Originally published on DevOps.com
Many ALM tools and Value Stream Management Platforms graph lead time, but few really tell you what to do about it, how to use it, and why you shouldn’t use the average. In fact, so much of what is written on this subject is rather vague and “hand wavy.” Part of the reason is that Value Stream Management is a big job, and it isn’t something a tool can provide. Rather, it’s a human endeavor. Another driver for the hand waving may be that the writers really don’t know much about lead time because they’ve never actually used it.
Improving the value stream is a big topic but there are definitely things we can cover in this space: how to use lead time, how to get it, prerequisites to using it well, techniques or approaches, and references for further study. I’ll start with the simplest, most mechanical topic, and move to the harder topics last: brief thoughts on how to improve and the prerequisites.
What is Lead Time?
Lead time is how long it takes a work item to get through a system, such as your IT development value stream. If your system is under control, recently measured lead times can be a good predictor for lead time in the future. People want to know when stuff will be done so they can make plans.
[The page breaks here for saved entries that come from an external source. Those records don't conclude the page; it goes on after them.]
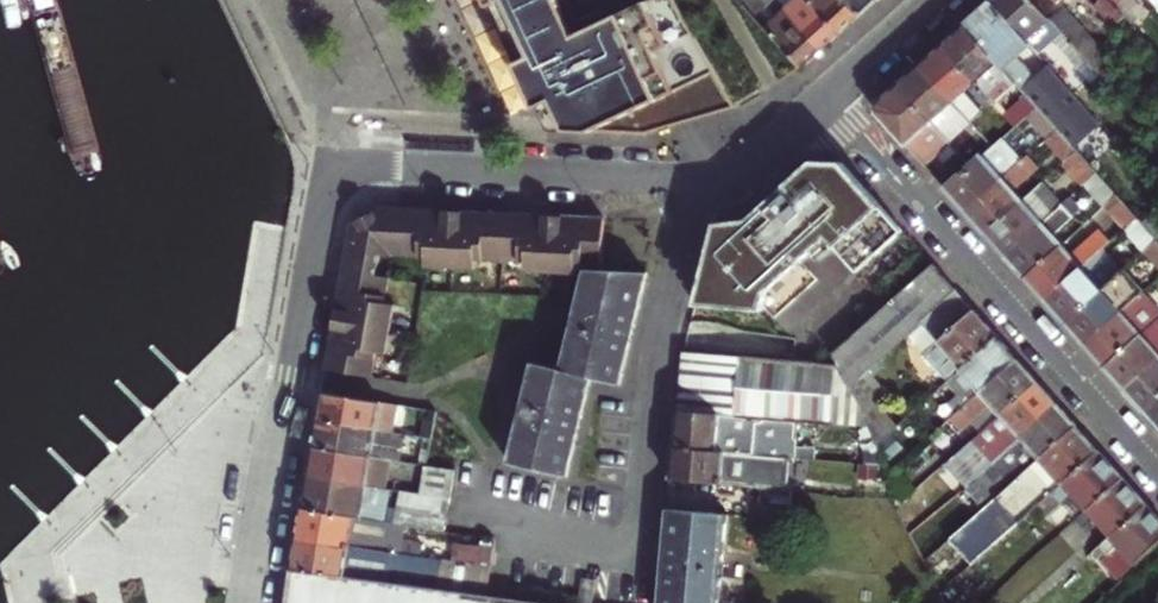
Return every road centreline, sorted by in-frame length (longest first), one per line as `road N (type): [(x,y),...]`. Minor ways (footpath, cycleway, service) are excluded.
road 1 (residential): [(276,453),(330,162),(696,181)]
road 2 (residential): [(696,181),(659,343),(640,554),(508,528)]
road 3 (residential): [(828,94),(1157,467)]
road 4 (residential): [(696,181),(752,165),(828,94)]
road 5 (residential): [(276,453),(251,602)]
road 6 (residential): [(828,94),(934,0)]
Lead time is also a lagging indicator for many of the actions used to improve, well, lead time and flow. It’s what some people call an output metric — you make a bunch of improvements to the system and improved lead time is what you get out of your efforts.
Where to Start
Measure lead time separately for the few types of work where it really matters, such as production defects and epics or initiatives. For every work item, record the start and end dates. But first you have to define what you consider the start and end. If you are using the measure to communicate with a customer, use dates from the customer’s perspective. If you are trying to improve the development part of the pipeline, post planning, then start the clock when it’s scheduled for dev. In that way, some people distinguish “flow time” from “lead time.” “Cycle time” is sometimes used for an even smaller slice of the value stream, usually just one step. (I’m not going to debate here whether that’s a proper or official use of that term.)
Whatever you do, for heaven’s sake, don’t use the average lead time. Instead, use a percentile. I use the 80th percentile. For illustration, the 25th percentile is the point at which 25% of the observations fall below that point. The 80th percentile of your lead time observations (measures) is the point at which 80% of your historical lead time observations fall below that point. The 50th percentile is not always the median, but for the sake of this article we can say it’s close.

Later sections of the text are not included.